I spent part of Thursday evening watching author and former News & Record columnist Bill Morris read from his newest work, Motor City Burning, at Scuppernong Books. From what I gather, it’s about baseball and justice. Bill’s great — smart and funny, guy still writes with a typewriter.


  • Irving Park Art & Frame hosts Art & Bark, a weekend of folk art starting with an artists reception on friday night at 6 p.m. with the work of Tim and Lisa Kluttz — yeah, that’s a real name. They make pet-themed folk art. Then, on Saturday, the Art & Bark party kicks off at 11 a.m. — a lot party with raffles, vendors and a food truck. Proceeds benefit Red Dog Farm Animal Rescue Network.

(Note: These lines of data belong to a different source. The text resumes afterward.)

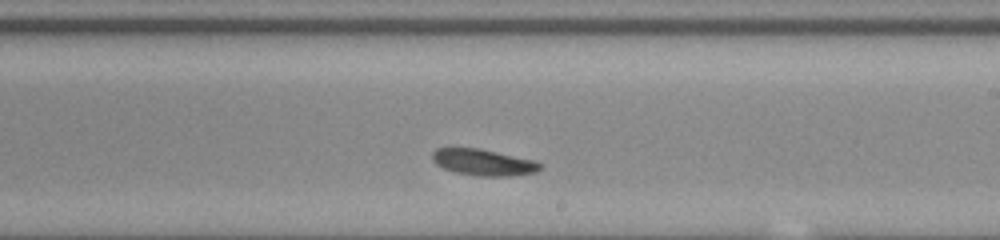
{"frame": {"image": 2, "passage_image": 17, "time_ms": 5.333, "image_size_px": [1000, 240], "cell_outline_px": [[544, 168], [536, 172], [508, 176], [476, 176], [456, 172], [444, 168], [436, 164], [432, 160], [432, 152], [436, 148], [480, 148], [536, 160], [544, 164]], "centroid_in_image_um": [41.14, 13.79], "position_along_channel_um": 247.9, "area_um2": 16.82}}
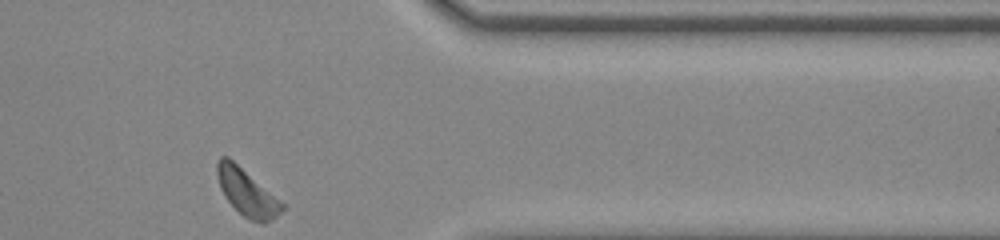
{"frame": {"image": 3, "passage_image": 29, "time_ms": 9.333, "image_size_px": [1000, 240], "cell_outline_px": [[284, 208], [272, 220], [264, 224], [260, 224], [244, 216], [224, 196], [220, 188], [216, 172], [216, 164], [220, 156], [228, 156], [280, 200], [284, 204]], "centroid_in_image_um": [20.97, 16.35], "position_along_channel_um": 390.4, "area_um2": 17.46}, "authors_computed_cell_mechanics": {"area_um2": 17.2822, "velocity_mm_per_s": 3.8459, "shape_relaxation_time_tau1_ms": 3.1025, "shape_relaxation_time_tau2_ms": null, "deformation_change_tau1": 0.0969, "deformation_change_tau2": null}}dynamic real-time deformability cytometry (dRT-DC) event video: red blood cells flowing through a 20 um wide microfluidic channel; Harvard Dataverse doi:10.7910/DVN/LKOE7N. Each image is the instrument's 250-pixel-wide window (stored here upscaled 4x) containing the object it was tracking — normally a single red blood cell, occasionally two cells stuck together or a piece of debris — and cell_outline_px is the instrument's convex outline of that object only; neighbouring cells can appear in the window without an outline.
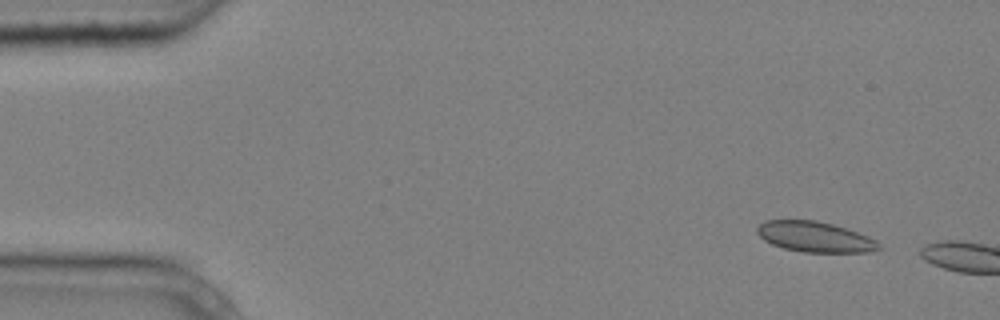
{"species": "common noctule bat (a hibernating species)", "species_latin": "Nyctalus noctula", "temperature_condition": "cold", "stored_images_in_passage": 2, "camera_frame_rate_fps": 3000, "um_per_image_px": 0.085, "animal": {"sex": "male", "body_mass_g": 20.4}, "frame": {"image": 1, "passage_image": 1, "time_ms": 0.0, "image_size_px": [1000, 320], "cell_outline_px": [[884, 248], [872, 252], [804, 252], [784, 248], [772, 244], [764, 240], [756, 232], [756, 228], [760, 224], [768, 220], [816, 220], [832, 224], [868, 236], [876, 240]], "centroid_in_image_um": [69.29, 20.14], "position_along_channel_um": 15.7, "area_um2": 21.56}}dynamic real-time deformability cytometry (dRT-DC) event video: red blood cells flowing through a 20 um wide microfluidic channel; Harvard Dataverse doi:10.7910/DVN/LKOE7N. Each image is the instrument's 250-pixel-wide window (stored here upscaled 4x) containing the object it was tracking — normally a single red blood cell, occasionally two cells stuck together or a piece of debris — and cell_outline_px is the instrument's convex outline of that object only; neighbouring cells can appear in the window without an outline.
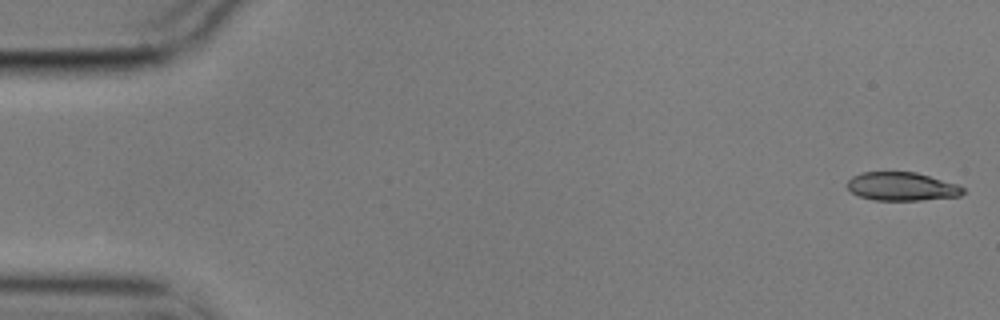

  • A lot more goes on in the Breathing Room than its name suggests. Tonight, for instance, there’s Acoustic Potluck — bring your guitar or drum (or what have you) and a covered dish and be ready to share.
  • I’m not sure what, specifically, inspired the We Just Can’t Let Them Win Fest at the Carolina Theatre tonight, but it sounds deliciously subversive. Under the banner of “arts, unity and resistance,” it’s got dance, comedy, spoken word, live art, activism and the debut of Remember 7, a very, very strange film. Kudos to the Carolina Theatre for hosting something different.
  • Juice Newton, aka the “Queen of Hearts,” fronts Exile at the High Point Theatre. Do yourself a favor and click on the link to see the one of the finest expressions of the 1980s video-music machine in existence. It’s perfect.
  • And hey: Ty Bru is coming home to the Blind Tiger as part of DSB—16, a producer battle Ed E. Ruger & the Iconoclast Crew. Bru’s been in China working on his verbal kung fu.



  • We don’t usually move past the weekend here at the Weekender, but it’s worth noting that UNCG’s radio station WUAG holds its 50th Fest at Glenwood Coffee & Books today at 3 p.m.